WHAT IS EXPECTED » Give again exactly the lines that stretch from the one with "- Effect: Motion blur" to the end of the data below, including both of those lines and nothing else.

Extracted data entries »
[Start of section]
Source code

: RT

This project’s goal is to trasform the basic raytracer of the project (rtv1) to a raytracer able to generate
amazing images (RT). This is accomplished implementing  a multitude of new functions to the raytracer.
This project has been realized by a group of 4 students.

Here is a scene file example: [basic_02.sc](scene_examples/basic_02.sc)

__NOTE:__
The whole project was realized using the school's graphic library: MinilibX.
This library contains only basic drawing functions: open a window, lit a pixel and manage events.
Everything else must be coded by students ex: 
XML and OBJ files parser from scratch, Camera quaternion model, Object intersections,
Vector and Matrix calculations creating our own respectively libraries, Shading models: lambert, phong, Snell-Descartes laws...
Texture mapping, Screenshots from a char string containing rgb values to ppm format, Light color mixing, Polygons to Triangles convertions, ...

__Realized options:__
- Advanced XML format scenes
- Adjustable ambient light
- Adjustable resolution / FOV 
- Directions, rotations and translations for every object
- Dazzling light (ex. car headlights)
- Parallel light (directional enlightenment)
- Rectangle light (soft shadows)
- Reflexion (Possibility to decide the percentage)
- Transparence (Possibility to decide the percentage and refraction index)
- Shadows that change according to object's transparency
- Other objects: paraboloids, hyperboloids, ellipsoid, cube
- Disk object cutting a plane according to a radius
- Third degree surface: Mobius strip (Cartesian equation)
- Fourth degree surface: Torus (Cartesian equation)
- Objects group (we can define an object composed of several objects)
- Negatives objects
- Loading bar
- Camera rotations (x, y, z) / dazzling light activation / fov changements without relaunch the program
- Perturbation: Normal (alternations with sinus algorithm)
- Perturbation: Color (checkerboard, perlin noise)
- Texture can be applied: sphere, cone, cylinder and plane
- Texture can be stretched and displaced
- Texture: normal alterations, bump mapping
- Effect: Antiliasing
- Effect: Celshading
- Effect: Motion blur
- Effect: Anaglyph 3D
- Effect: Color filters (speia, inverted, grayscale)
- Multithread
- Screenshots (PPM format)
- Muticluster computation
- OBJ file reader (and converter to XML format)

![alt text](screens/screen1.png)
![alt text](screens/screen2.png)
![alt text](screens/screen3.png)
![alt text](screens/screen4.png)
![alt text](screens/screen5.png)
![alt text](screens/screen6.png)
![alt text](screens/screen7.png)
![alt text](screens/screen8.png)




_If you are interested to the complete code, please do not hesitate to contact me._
[End of section]
FINAL ANSWER »
- Effect: Motion blur
- Effect: Anaglyph 3D
- Effect: Color filters (speia, inverted, grayscale)
- Multithread
- Screenshots (PPM format)
- Muticluster computation
- OBJ file reader (and converter to XML format)

![alt text](screens/screen1.png)
![alt text](screens/screen2.png)
![alt text](screens/screen3.png)
![alt text](screens/screen4.png)
![alt text](screens/screen5.png)
![alt text](screens/screen6.png)
![alt text](screens/screen7.png)
![alt text](screens/screen8.png)




_If you are interested to the complete code, please do not hesitate to contact me._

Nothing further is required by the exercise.